Jewish medics claim discrimination by Md. fire department

By Danny Jacobs
The Daily Record

PIKESVILLE, Md. — Three Orthodox Jewish medics have charged the Pikesville Volunteer Fire Company with religious discrimination, alleging they were barred from responding to calls unless they shaved their beards.

Matthias Goldstein, Brennan Gross and Avrohom Green have not responded to a call since January, when they were informed that their beards posed a safety concern, according to their charges filed with the U.S. Equal Employment Opportunity Commission.

Photo ACLU of MarylandMatthias Goldstein poses with his award from 2003, when the Pikesville Volunteer Fire Co. named him EMS provider of the year.
Photo ACLU of Maryland
Matthias Goldstein poses with his award from 2003, when the Pikesville Volunteer Fire Co. named him EMS provider of the year.

"They are dedicated and they really want to do the work," said Deborah A. Jeon, legal director for the American Civil Liberties Union of Maryland, which is representing the medics along with pro bono attorney Gil A. Abramson. "It's a shame that religious issues are getting in the way. "

The medics claim the fire company is retaliating for their membership in a largely Orthodox emergency response organization, but the fire company has said it is only enforcing a Baltimore County policy regarding facial hair that could interfere with firefighters' gear.

Goldstein and Gross both say they were told their beards would interfere with respiratory masks the company was planning to purchase for its medics.
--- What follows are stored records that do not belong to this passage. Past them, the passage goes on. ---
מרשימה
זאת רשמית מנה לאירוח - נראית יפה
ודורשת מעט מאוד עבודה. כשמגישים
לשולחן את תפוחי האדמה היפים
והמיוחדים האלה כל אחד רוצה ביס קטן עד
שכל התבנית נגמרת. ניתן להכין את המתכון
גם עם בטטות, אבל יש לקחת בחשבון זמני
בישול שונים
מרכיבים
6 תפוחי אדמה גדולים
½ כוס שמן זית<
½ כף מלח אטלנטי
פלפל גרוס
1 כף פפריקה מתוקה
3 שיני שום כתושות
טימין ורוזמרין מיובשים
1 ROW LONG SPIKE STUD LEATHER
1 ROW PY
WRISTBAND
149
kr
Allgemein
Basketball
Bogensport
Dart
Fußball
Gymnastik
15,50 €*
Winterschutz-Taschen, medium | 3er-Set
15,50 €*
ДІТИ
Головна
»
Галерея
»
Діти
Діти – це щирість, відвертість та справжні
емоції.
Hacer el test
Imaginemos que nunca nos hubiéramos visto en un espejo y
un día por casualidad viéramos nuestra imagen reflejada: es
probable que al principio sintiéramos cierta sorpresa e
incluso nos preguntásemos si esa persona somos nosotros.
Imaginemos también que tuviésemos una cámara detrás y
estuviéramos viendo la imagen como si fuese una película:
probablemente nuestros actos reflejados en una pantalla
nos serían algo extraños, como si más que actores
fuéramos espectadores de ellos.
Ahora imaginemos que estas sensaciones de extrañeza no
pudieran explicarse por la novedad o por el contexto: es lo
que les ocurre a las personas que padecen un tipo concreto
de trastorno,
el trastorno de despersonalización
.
Jeon said the masks are typically worn by firefighters battling a blaze, not medics who purposely keep their distance from any fire to better help victims.

"It's inconsistent with the rest of equipment and training [medics] are required to undertake," she said.

Goldstein and Gross claim the company is retaliating for their volunteering with Hatzalah, an emergency response organization mostly made up of Orthodox Jews that serves Northwest Baltimore.

Abramson, a principal at Hogan & Hartson LLP in Baltimore, said Pikesville firefighters were "put off" by Hatzalah arriving first to several incidents.

"That's what kind of is sad about the situation," Jeon said. "The Pikesville fire company feels it's in kind of a turf struggle with Hatzalah. "

The complaint to the EEOC claims religious discrimination in violation of Title VII of the Civil Rights Act.

Goldstein, chief of preventive medicine and wellness at Good Samaritan Hospital, has been a medic with the company since 1993; Gross was hired last November; and Green was denied acceptance as a medic in January because of his beard.

Lee H. Sachs, a lawyer and first vice president of the company, cited the Baltimore County Fire Department's standard operating procedure in a January letter responding to Green's inquiry about the no-beard policy. Regulations allow for mustaches and sideburns "only if they do not interfere with the proper seal of a breathing apparatus face piece," Sachs wrote.

"Our officers are mandated to enforce a policy that, if any member comes to the station prepared to ride, and has a violating beard, he is to be advised that he cannot ride," Sachs wrote.

Sachs could not immediately be reached for comment Tuesday afternoon.

Goldstein said his superiors refused to consider an alternative mask he researched. Other medics have been allowed to ride without masks since January, Goldstein and Gross both said.

Both Abramson and Jeon said they are hopeful an agreement can be reached with the company.